### Job 1
Reproduce the part of the passage on disaster response that begins at the words "That bridging requires" and stops after "to be wary.".

### Text excerpt
┌──

One of the reasons I sit in this balance is because of my work with Geeks Without Bounds on humanitarian and disaster response work. I see how amazing groups of people can be if you just get out of their way. Social media in response is not about a curated format for intake for FEMA or OEM or even Red Cross. It’s about a group of people (in this case, in an affected area) that already know how to talk to each other, and who know what they need, finding a new audience of people who want to help them. It’s about mutual aid. But FEMA and OEM and Red Cross have a place in this system, as experts and as providers of specific and prolific resources. And that sort of interaction needs people like me, at least right now, who can talk to both sides about how to get what they need and how to avoid being trampled on.

That bridging requires a lot of talking and trust building. Neither of these sides is especially fond of the other – the formal out of confusion and fear, and the informal from righteous indignation and historical awareness (caveat caveat caveat on both parts – most individuals I’ve met do not fit these descriptions, but as collectively held viewpoints, it holds depressingly true). On rare occasion, such as in response, both sides end up being both hard-pressed but hopeful, forgetting to be wary.

Running with these rare moments has changed things. But it requires being open to possibility, trusting in good will, and standing strong with your source and vision. It requires seeing what people want to offer, and what is non-negotiable. And it does require the understanding that at any point, this balance might change. While I might trust some of the people within it, I do not trust The System, while it sure can be useful.

└──

### Records provided
┌──

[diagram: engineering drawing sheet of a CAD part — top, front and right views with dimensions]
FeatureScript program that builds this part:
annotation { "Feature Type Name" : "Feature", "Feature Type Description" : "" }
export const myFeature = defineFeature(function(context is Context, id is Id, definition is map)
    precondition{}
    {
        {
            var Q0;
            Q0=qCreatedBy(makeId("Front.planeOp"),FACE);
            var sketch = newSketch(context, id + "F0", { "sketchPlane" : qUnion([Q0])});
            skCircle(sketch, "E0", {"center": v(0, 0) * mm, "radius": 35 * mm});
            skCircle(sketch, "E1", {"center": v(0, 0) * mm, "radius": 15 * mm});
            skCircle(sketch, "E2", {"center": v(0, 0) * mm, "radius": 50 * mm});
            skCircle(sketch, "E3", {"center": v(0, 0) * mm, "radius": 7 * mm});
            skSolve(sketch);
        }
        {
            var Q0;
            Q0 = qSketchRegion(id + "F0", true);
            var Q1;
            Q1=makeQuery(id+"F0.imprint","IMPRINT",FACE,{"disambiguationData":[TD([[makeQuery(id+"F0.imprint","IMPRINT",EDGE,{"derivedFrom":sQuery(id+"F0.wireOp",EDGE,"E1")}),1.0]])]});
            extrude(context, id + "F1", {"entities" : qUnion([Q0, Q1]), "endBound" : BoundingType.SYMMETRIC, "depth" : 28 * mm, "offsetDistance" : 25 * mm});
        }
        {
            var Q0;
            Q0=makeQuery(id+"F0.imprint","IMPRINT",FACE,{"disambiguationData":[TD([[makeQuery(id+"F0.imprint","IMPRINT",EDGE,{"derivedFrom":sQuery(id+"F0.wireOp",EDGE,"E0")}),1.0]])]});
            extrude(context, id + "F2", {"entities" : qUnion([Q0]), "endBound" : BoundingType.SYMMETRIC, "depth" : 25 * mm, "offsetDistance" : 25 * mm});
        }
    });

└──

### Job 2
Swap every "Q0" in the program lines of the records for "baseQuery", and give those lines back with nothing else changed.

### Complete output 1
That bridging requires a lot of talking and trust building. Neither of these sides is especially fond of the other – the formal out of confusion and fear, and the informal from righteous indignation and historical awareness (caveat caveat caveat on both parts – most individuals I’ve met do not fit these descriptions, but as collectively held viewpoints, it holds depressingly true). On rare occasion, such as in response, both sides end up being both hard-pressed but hopeful, forgetting to be wary.

### Complete output 2
[diagram: engineering drawing sheet of a CAD part — top, front and right views with dimensions]
FeatureScript program that builds this part:
annotation { "Feature Type Name" : "Feature", "Feature Type Description" : "" }
export const myFeature = defineFeature(function(context is Context, id is Id, definition is map)
    precondition{}
    {
        {
            var baseQuery;
            baseQuery=qCreatedBy(makeId("Front.planeOp"),FACE);
            var sketch = newSketch(context, id + "F0", { "sketchPlane" : qUnion([baseQuery])});
            skCircle(sketch, "E0", {"center": v(0, 0) * mm, "radius": 35 * mm});
            skCircle(sketch, "E1", {"center": v(0, 0) * mm, "radius": 15 * mm});
            skCircle(sketch, "E2", {"center": v(0, 0) * mm, "radius": 50 * mm});
            skCircle(sketch, "E3", {"center": v(0, 0) * mm, "radius": 7 * mm});
            skSolve(sketch);
        }
        {
            var baseQuery;
            baseQuery = qSketchRegion(id + "F0", true);
            var Q1;
            Q1=makeQuery(id+"F0.imprint","IMPRINT",FACE,{"disambiguationData":[TD([[makeQuery(id+"F0.imprint","IMPRINT",EDGE,{"derivedFrom":sQuery(id+"F0.wireOp",EDGE,"E1")}),1.0]])]});
            extrude(context, id + "F1", {"entities" : qUnion([baseQuery, Q1]), "endBound" : BoundingType.SYMMETRIC, "depth" : 28 * mm, "offsetDistance" : 25 * mm});
        }
        {
            var baseQuery;
            baseQuery=makeQuery(id+"F0.imprint","IMPRINT",FACE,{"disambiguationData":[TD([[makeQuery(id+"F0.imprint","IMPRINT",EDGE,{"derivedFrom":sQuery(id+"F0.wireOp",EDGE,"E0")}),1.0]])]});
            extrude(context, id + "F2", {"entities" : qUnion([baseQuery]), "endBound" : BoundingType.SYMMETRIC, "depth" : 25 * mm, "offsetDistance" : 25 * mm});
        }
    });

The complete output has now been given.